# Regulation of PIPs



## Brendan Burgess (18 Apr 2013)

Lorcan O'Connor speaking at launch of 

Will have to do exams
Will have to be solvent 
Will have to have the organisational capacity 

Probably 
Solicitors
QFAs
Barristers
Accountants
and others with similar qualifications. 

time scale: end of the year ( I think he said)
Later: We will beging licensing in June.

PIPS should use this time to familiarise themselves with the law and with creditors.


----------



## Brendan Burgess (18 Apr 2013)

*Jill Kerby   from the Sunday Times
15,000 cases. 3 different options. 10,000 over DSA and PIAs. How many PIPs will there be? *



There will be 700 PIPs based on the UK experience. 
How many will they handle depends on the complexity of the cases.
*
If the PIP produces a solution and it does not happen, why is there no arbiter?*
It's a voluntary agreement between two sides.

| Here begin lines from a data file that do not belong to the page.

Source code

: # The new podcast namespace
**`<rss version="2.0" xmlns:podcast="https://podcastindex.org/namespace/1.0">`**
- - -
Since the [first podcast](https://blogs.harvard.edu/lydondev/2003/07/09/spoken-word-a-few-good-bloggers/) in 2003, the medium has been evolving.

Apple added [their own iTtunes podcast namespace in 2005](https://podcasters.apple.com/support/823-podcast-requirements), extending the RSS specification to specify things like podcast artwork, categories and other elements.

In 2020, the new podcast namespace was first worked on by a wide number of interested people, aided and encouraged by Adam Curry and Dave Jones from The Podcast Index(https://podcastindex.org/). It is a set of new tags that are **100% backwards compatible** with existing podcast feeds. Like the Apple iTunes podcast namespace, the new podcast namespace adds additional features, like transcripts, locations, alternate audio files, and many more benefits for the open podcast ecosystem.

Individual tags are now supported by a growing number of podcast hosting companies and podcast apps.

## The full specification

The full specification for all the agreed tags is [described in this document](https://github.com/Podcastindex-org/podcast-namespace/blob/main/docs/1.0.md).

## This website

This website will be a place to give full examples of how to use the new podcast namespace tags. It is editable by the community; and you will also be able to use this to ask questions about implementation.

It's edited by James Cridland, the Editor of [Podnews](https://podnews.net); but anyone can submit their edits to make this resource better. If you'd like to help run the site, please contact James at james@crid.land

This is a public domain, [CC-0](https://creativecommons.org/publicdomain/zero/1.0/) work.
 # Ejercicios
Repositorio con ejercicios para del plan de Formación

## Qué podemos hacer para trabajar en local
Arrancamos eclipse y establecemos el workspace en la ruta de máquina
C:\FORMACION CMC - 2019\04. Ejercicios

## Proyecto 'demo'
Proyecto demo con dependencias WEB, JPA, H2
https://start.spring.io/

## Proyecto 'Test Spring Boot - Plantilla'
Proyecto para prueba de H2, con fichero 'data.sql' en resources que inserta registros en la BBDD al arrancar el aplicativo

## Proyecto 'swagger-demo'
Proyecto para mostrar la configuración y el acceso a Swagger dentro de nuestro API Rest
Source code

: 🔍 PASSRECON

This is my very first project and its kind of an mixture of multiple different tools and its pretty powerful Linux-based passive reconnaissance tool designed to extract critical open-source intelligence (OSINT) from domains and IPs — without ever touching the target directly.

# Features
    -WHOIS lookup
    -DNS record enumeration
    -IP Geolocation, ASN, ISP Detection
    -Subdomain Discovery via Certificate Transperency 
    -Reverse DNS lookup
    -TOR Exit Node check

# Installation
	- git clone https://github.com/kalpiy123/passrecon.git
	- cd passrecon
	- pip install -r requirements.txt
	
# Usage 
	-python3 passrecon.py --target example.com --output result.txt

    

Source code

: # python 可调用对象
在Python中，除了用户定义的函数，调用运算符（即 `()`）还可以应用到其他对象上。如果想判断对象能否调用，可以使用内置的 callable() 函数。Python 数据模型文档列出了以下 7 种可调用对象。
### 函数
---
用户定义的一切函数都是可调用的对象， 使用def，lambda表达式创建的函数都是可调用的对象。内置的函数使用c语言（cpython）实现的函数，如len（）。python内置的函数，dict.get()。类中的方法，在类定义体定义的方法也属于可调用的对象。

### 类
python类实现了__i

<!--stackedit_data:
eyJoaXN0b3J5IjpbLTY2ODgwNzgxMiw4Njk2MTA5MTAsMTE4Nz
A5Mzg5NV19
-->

In the UK 95% of agreements are approved by the banks

Minister: This is an agreed debt settlement.  The only one who could impose it would be the courts under our constitution.  
 The PIP is something of a mediator. The debtor has a veto as well. There is pressure on debtors and creditors to be reasonable. 

It's unique that we extended it to secured debt


----------